Old Chinese mushrooms pep up the middle-aged
Posted on: Monday, 19 April 2004, 06:00 CDT
AN ANCIENT Chinese remedy based on a wild mushroom, aids the fitness of sedentary, middle-aged people. The study was performed as a clinical trial with neither the volunteers nor the researchers knowing who took the remedy and who was given a harmless placebo until the experiment was over.
For the 131 volunteers in the trial, there was a significant increase in aerobic fitness when participants took supplements based on fermented extracts of the Chinese cordyceps mushroom, scientists found.
The volunteers were aged between 40 and 70 and they were monitored for lung capacity, breathing, heart rate and blood pressure during and after short bouts of vigorous exercise and endurance walks.
The researchers will present their results this week to the American Physiological Society, saying the study shows the Chinese mushrooms can significantly improve human health and fitness.
The findings support many anecdotal accounts that have attributed health improvements and astounding athletic feats to cordyceps mushrooms or dietary supplements made from them.
In 1993, Chinese women athletes took six out of nine possible medals, including gold in the women's 1,500, 3,000 and 10,000 metres, at the World Championships in Stuttgart, Germany. Their coach attributed the dramatic success to intensive high-altitude training and cordyceps supplements, although others suspected illicit drug use.

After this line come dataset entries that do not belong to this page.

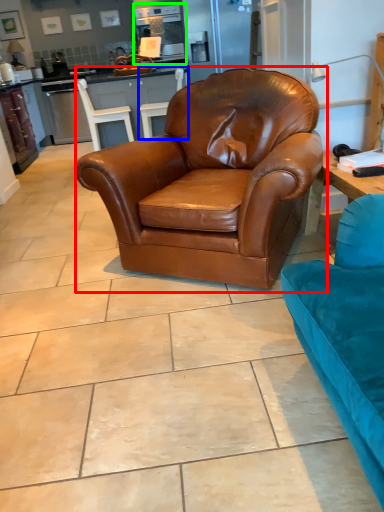
Question: Which object is positioned farthest from chair (highlighted by a red box)? Select from chair (highlighted by a blue box) and appliance (highlighted by a green box).

Choices:
 (A) chair
 (B) appliance

Answer: (B)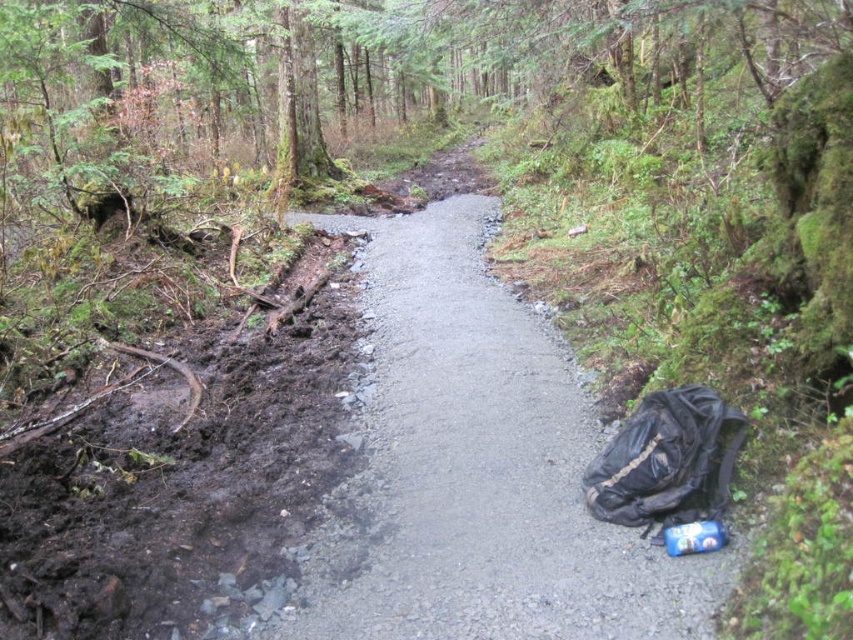
Who is positioned more to the left, dark brown mud at lower left or black fabric backpack at lower right?

dark brown mud at lower left is more to the left.

Between point (113, 406) and point (704, 412), which one is positioned in front?

Point (704, 412) is in front.

Is point (276, 340) positioned behind point (666, 480)?

That is True.

Where is `dark brown mud at lower left`? This screenshot has width=853, height=640. dark brown mud at lower left is located at coordinates (184, 470).

Can you confirm if gray asphalt path at center is smaller than dark brown mud at lower left?

No.

Between gray asphalt path at center and dark brown mud at lower left, which one is positioned lower?

dark brown mud at lower left

Is point (408, 214) positioned before point (314, 508)?

No, (408, 214) is behind (314, 508).

At what (x,y) coordinates should I click in order to perform the action: click on gray asphalt path at center. Please return your answer as a coordinate pair (x, y). Looking at the image, I should click on (486, 465).

Between gray asphalt path at center and black fabric backpack at lower right, which one appears on the right side from the viewer's perspective?

black fabric backpack at lower right is more to the right.

Describe the element at coordinates (486, 465) in the screenshot. I see `gray asphalt path at center` at that location.

Where is `gray asphalt path at center`? gray asphalt path at center is located at coordinates (486, 465).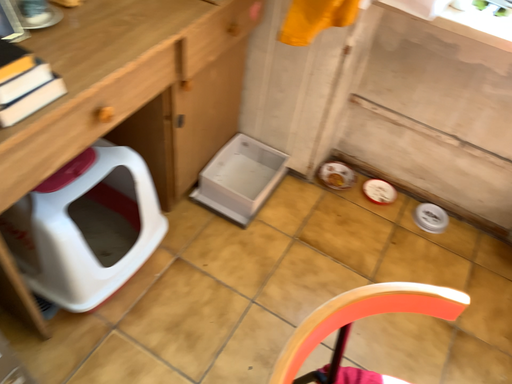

Jia-Shi Zhu and James Rippe from a California-based company called Pharmanex said they used a commercial mushroom extract called Cordymax, based on an ancient Chinese recipe using fermented mushrooms. "This study provides scientific evidence that Cordymax is effective in enhancing aerobic exercise capability, endurance exercise performance and exercise metabolism and alleviating fatigue in healthy humans," they say.
"The study employed sports physiology methods, measuring exercise capacity, endurance performance, and exercise-related metabolic alterations before, in the middle of and after the 12-week study treatment with Cordymax."
Herbal remedies made from Chinese mushrooms were said to have started when herdsmen in the Himalayas noticed how the condition of their livestock improved after grazing on mountain-side meadows where the mushrooms grew.
Cordyceps became a mainstay of Chinese herbal medicine, although its expense limited its use, and it has been used to treat other conditions, including male and female infertility, for at least 2,000 years. In China, it is still prescribed as an aphrodisiac and a treatment for the elderly to ease general aches and pains.
Chinese doctors also claim it boosts immunity to infections and can help to fight respiratory illnesses, although there was little to support these claims in the published scientific literature.
Cordyceps sinensis is sometimes called the caterpillar fungus. It is found in isolated, mountainous areas of south-west China, Tibet and Nepal. In China it is called "winter worm, summer grass" because it sometimes "fruits" out of the bodies of dead worms or insects.
Its rarity in the wild has led to a boom in the commercial cultivation of the mushroom for herbal remedies.